***** Dataset excerpts *****
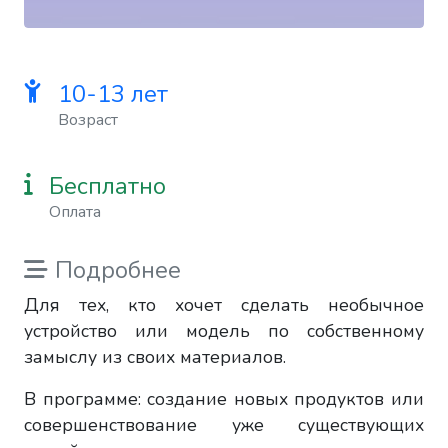
10-13 лет
Возраст
Бесплатно
Оплата
Подробнее
Для тех, кто хочет сделать необычное
устройство или модель по собственному
замыслу из своих материалов.
В программе: создание новых продуктов или
совершенствование уже существующих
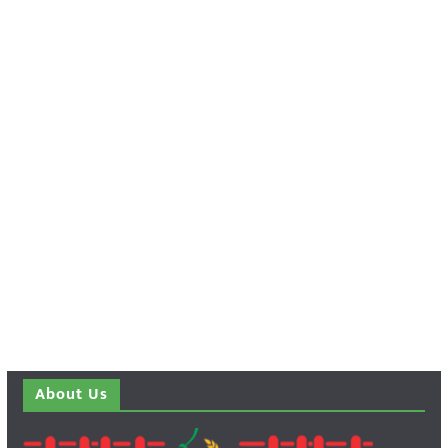
About Us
*****
:: Exercise directions ::
Pick out every line in the records above that contains the word "совершенствование", and copy each one. Only count matches that have the same upper- and lowercase letters.

:: Your response ::
совершенствование уже существующих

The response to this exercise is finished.